The Heinlein Prize may be given as frequently as annually to one or more individuals who have achieved practical accomplishments in the field of commercial space activities. The Trustees emphasize that the award is for effort by an individual – not corporate or government sponsored activities – and that the Heinlein Prize is intended to be world-wide in scope.
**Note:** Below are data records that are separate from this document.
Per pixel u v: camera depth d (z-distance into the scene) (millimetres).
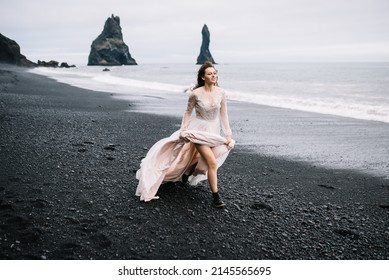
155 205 4023
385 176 5781
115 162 5621
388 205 4480
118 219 3598
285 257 3164
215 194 4105
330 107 16156
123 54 197625
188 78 50844
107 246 3078
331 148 7707
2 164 5051
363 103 18766
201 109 4262
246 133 9344
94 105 13836
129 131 8570
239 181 5188
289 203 4434
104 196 4168
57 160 5477
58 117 10000
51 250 2936
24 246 2955
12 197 3902
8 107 11258
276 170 5902
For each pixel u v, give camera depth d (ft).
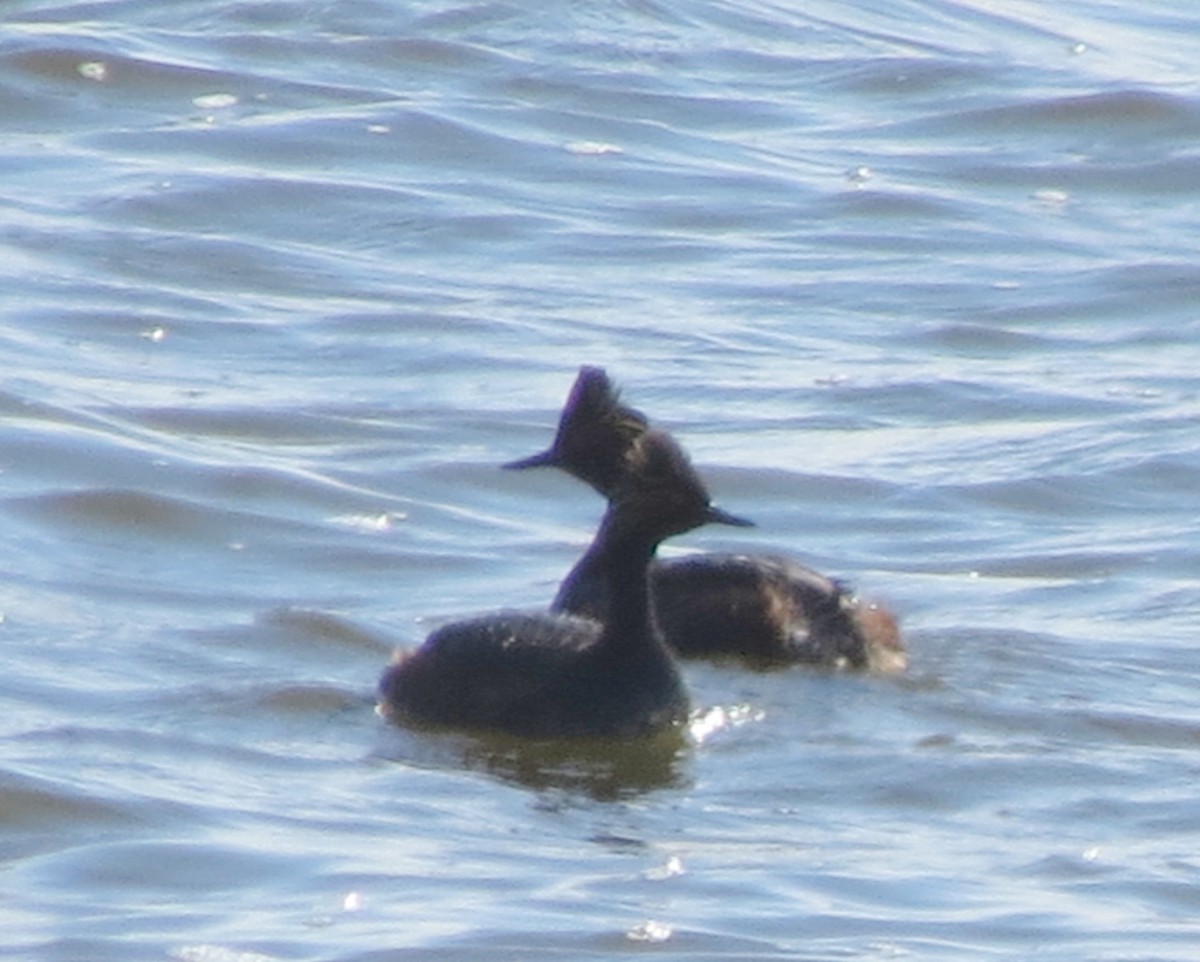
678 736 48.19
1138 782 46.52
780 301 79.30
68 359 70.44
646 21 105.40
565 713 47.88
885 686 50.78
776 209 87.56
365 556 58.23
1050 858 43.39
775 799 45.65
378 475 63.26
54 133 91.30
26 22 101.76
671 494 48.11
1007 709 49.75
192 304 75.61
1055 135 95.71
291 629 52.90
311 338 73.56
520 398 69.46
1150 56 105.70
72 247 79.51
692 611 52.16
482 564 58.08
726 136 94.53
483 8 104.42
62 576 55.72
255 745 47.14
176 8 103.50
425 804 44.98
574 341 74.59
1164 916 41.37
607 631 48.34
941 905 41.50
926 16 109.91
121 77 95.40
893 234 85.76
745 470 64.54
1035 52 105.29
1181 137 95.09
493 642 48.60
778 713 49.26
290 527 59.52
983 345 76.33
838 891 41.93
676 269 81.82
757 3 108.88
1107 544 60.44
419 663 48.91
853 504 63.21
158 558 57.41
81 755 46.14
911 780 46.37
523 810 44.88
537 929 40.16
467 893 41.47
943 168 92.22
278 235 82.53
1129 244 85.76
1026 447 67.00
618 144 92.79
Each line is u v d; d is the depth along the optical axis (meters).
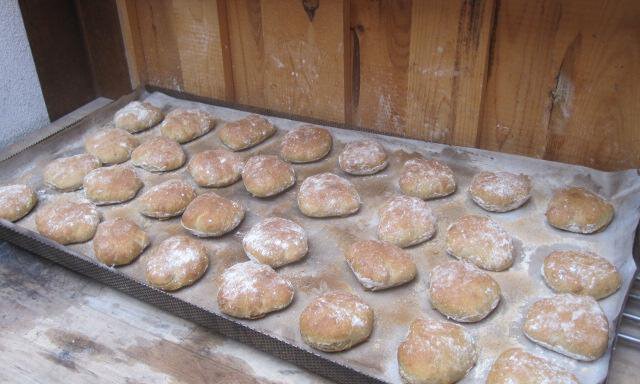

“The purpose of the Heinlein Prize is to provide an incentive to spur the advancement of the commercial use of outer space,” explained Arthur M. Dula of Houston, Texas, USA, one of three Trustees. “In order to accomplish that goal, the Trustees will establish an Advisory Board drawn from respected persons in space activities from around the world. The Advisory Board will keep abreast of developments in space commercialization and will review nominations and propose its own candidates for the Heinlein Prize. The Trustees will select recipients of the Prize based upon recommendations from the Advisory Board. The Heinlein Prize will be awarded on July 7th of those years in which the Prize is given.”
The Trustees are currently in the process of selecting the Board of Advisors. Until the Board of Advisors is announced, nominations for the Heinlein Prize may be made directly to the Trustees though the Heinlein Prize website at www.heinleinprize.com.
The Trustees of the Robert A. and Virginia Heinlein Prize Trust are Mr. Dula, Dr. Buckner Hightower of Austin, Texas, USA, and Mr. James Miller Vaughn, Jr. also of Houston, Texas.
The Heinlein Prize honors the memory of Robert A. Heinlein, a renowned American author. Through his body of work in fiction spanning nearly fifty years during the commencement of man’s entry into space, Mr. Heinlein advocated human advancement into space through commercial endeavors. After Mr. Heinlein’s death in 1988, his widow, Virginia Gerstenfeld Heinlein, established the Trust in order to further her husband’s vision of humanity’s future in space. Funding for the Heinlein Prize came from Mrs. Heinlein’s estate after her death earlier this year.